Like three more minutes.
Okay, I’ll ask a hopefully quick question. I like to ask scientists how science affects their daily life, or where it pops up for them… like geologists look at East Rock differently and biologists look at the plants around them differently. When if ever do you think “Oh this is explained by my research” or you see something in your daily life where you think “Oh this makes complete sense when you know some psychology”?

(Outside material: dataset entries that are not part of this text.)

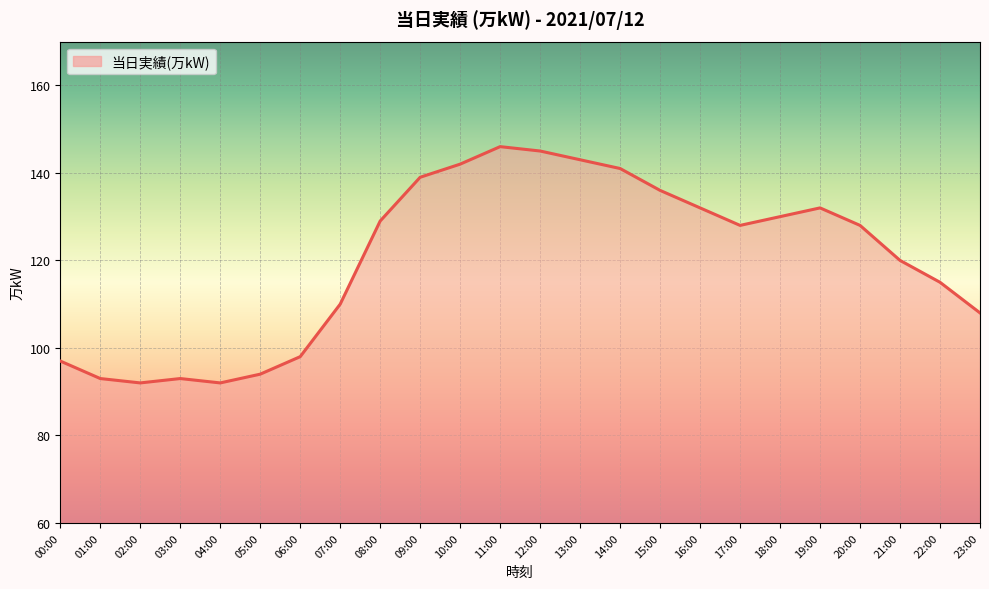

What position from the right is 07:00?

17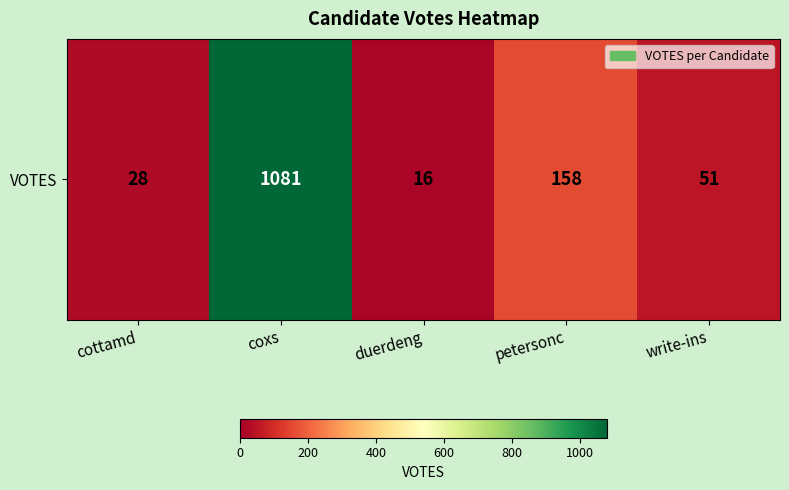

List the labels in order of value, largest first.

coxs, petersonc, write-ins, cottamd, duerdeng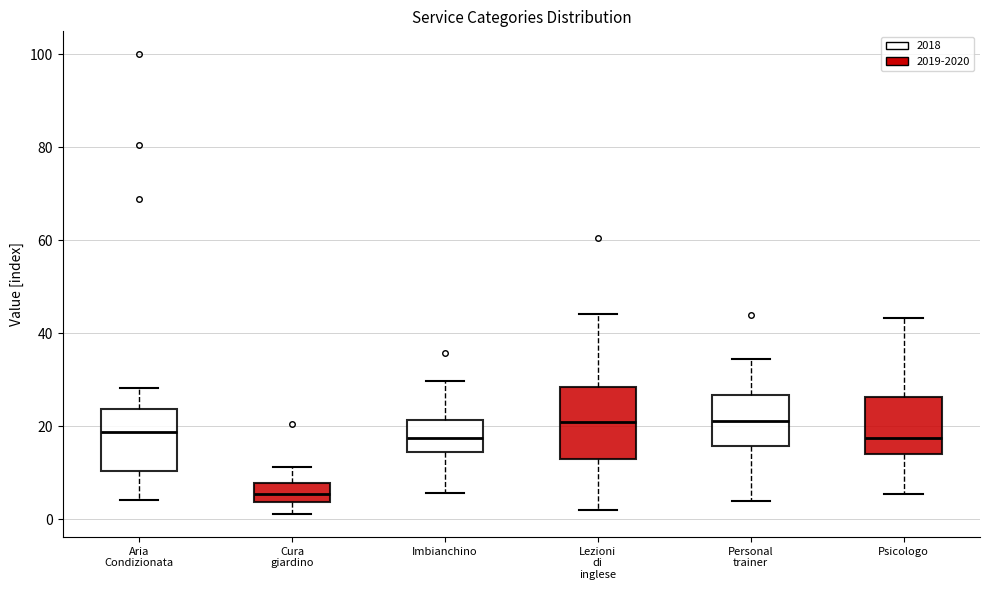

Reading left to right, read every box against the y-axis: the position of its median line, the range the box covers, and the ends of its whiskers. The values are not printed on the chart, so give them approximately, as read against the axis.

Aria Condizionata: median 18, box 10 to 24, whiskers 4 to 28
Cura giardino: median 6, box 4 to 8, whiskers 2 to 12
Imbianchino: median 18, box 14 to 22, whiskers 6 to 30
Lezioni di inglese: median 20, box 12 to 28, whiskers 2 to 44
Personal trainer: median 22, box 16 to 26, whiskers 4 to 34
Psicologo: median 18, box 14 to 26, whiskers 6 to 44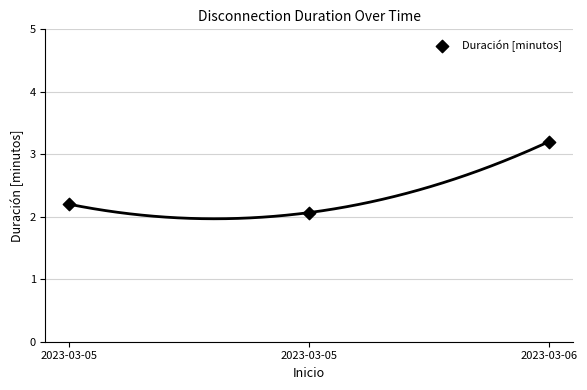

What is the average Y value?

2.5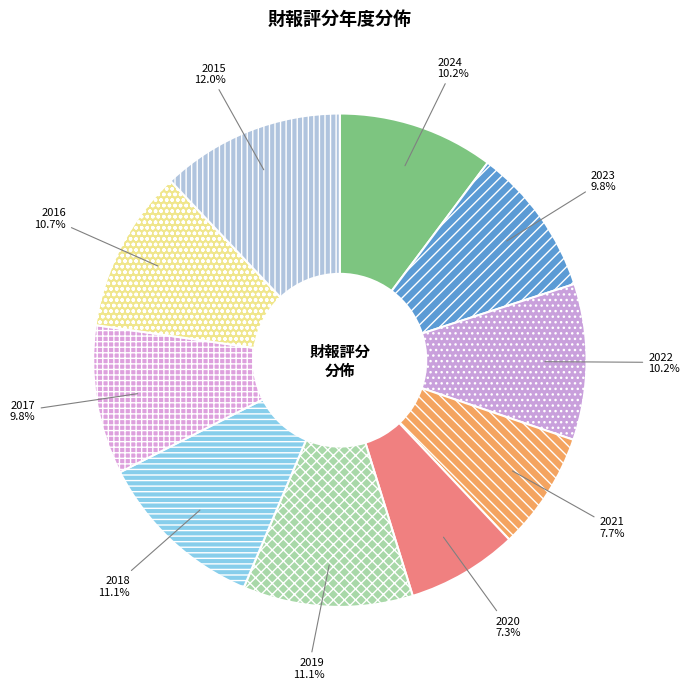

To the nearest percent, what portion does 2020 represent?

7%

So what drives me in science are the questions. And every time I do an experiment, it raises another exciting question. People constantly ask the question of why an individual engaged in a specific behavior when they know I am psychologist. Sometimes it helps me process when someone is really angry and does something mean or callous. I think “I should feel lucky right now, because there must be things going on in that person’s life that are resulting in this behavior.” But it’s more I just like the questions that human behavior raises. Like what we do as groups or individuals and how we change over time–it’s all about the questions.
As scientists, we aren’t trying to prove anything. We are testing hypotheses. Once you’ve been bitten by the bug of scientific discovery there is no going back. It is what keeps us persevering throughout our long academic training. You find yourself saying “Oh my goodness that was an interesting question but look what these data are saying. This is a whole new question.” When it comes to human behavior, those questions and experiments will never run out. Aren’t you always shocked by what people do? Trying to understand that and the human brain, it’s the final frontier: outer space for some people, but the brain for me.